Claude Code has changed how I build software
I keep being blown away by what AI/LLMs can do. It has completely changed my day-to-day work across every major aspect of software engineering.
Even though I’ve been using these tools for many months now, I continuously still get surprised by the things I can get it to do sometimes. I want to share one example of something I did today that once again made me stop and think about where we are with these tools.
Building metrics infrastructure and metrics dashboards for Couchers
Context: As you will know, I’m the co-founder and tech lead for Couchers.org, a non-profit, open-source couch surfing platform. As part of our plan for this year which we announced towards the end of last year, we are focusing now on being more data-centric to make better decisions for our community, and concentrate our efforts on the right stuff. As part of this, I’ve been building some infrastructure for us to gather and compare metrics over time. We now have a system that uses dbt (Data Build Tool) to transform raw SQL queries into metric series, and Metabase to display that data in a way that our less-technical folks can understand it.
This weekend, I sat down to add a bunch of metrics with the help of Claude Code, and planned to integrate them end-to-end starting from the metrics catalog all the way to the Metabase dashboards. However, it turns out Metabase doesn’t allow you to define dashboards via code! At first I wasn’t really sure what to do about it, but then I came up with this pretty spiffy plan:
- I cloned the Metabase git repo, and launched Claude Code there, and asked it to do two things:
how are the dashboards in metabase stored? i want to modify some programmatically (with claude code/an LLM), so I want to know how they are stored.
Then followed this up with:
okay write a comprehensive (and self contaiend) markdown document (called
claude-dashboards-metabase.md) explaining how to authenticate to the API, how to use the API, etc for this task. The idea is that we’ll create a bunch of dashboards which will live under a collection called “Claude Managed”; and each dashboard will be produced based on certain sets of metrics. you need to fully describe the structure of the API in such a way that I can give it to Claude in a different session and it can clean-room implement a tool to operate this.
This generated a pretty lengthy Markdown document explaining a bunch of stuff about the API, Claude Code reports it was about 1100 lines and that it took some 40 tool uses, 100k+ tokens, and about 5 minutes to write.

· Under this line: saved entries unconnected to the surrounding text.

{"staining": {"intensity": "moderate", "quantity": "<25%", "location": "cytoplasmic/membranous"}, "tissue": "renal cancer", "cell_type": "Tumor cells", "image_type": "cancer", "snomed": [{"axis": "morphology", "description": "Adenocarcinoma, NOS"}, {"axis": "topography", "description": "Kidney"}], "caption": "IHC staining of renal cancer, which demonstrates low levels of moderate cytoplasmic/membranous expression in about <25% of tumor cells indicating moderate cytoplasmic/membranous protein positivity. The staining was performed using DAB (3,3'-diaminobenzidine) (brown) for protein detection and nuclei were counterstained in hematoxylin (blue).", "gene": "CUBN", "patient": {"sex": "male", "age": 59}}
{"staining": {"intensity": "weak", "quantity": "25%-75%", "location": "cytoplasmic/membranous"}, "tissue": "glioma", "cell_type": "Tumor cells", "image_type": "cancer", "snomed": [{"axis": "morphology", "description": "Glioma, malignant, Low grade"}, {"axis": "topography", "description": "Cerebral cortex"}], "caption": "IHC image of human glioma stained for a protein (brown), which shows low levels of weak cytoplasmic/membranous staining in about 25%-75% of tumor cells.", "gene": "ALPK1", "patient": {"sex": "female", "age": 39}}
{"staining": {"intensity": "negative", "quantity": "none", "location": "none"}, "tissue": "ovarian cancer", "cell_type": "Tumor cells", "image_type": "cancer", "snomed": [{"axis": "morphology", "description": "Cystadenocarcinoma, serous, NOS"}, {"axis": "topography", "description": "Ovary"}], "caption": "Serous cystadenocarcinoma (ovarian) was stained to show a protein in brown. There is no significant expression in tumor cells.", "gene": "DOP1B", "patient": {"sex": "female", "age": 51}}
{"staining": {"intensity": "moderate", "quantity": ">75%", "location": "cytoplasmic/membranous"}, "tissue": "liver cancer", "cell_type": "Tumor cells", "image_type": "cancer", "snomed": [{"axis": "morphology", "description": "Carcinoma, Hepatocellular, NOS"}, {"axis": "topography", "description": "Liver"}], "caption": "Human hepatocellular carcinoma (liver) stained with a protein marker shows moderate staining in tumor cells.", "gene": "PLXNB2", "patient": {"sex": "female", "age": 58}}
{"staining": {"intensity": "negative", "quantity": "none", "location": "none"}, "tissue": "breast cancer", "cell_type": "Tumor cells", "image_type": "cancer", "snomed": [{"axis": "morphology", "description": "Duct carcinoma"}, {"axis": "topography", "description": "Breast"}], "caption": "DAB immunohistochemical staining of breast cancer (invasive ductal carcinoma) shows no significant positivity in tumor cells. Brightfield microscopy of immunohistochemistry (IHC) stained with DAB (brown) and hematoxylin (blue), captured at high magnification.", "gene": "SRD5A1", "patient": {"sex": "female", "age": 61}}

I never actually looked at this document. I skimmed to check it looked sensible-ish.
-
I then went into our metrics repo, and asked Claude Code to build a Python tool based on this description of the Metabase API, in order to read and modify a set of dashboards under a “Claude Managed” collection. I had some trouble with the authentication and had to check that Metabase requires the API key in a particular header, which I told Claude; but otherwise it did this almost autonomously.
-
I could then go away and prompt Claude Code to my heart’s desire to build cool dashboards from the metrics in the repo, updating the tool to add more features (like checking dashboards for errors, etc).
This whole exercise took me some 30 minutes to do! This is obviously an outlier in how easily and quickly I got it done, but it does illustrate the things one can do with careful prompting. I think this was an outlier in that I came up with the right combination of “mini-architecture” to make the most of Claude Code, which highlights what I think is an important point in general: these tools are extremely powerful and you simply have to figure out and learn how to use them.
A short note on lock-in
I’m generally pretty averse to building workflows that are reliant on proprietary tools that I cannot control. However, I think AI is moving at a pace now where you have to risk it for the biscuit. The top tools (and LLMs themselves) right now are proprietary, and you better stay on top of these things. The other fact I think is that we are quickly seeing the open LLMs catch up to the closed ones, and similarly we are seeing tools like OpenCode catch up to Claude Code (I haven’t tried OpenCode, it might even be ahead) — once things stabilize, I am sure we will have open models and open tools that work as well as Claude Code does today. The other fact is that the cost of tokens (per unit “intelligence”) is falling quickly (historically even with exponential decay), so these tools that are now expensive and unique will soon be very much a commodity.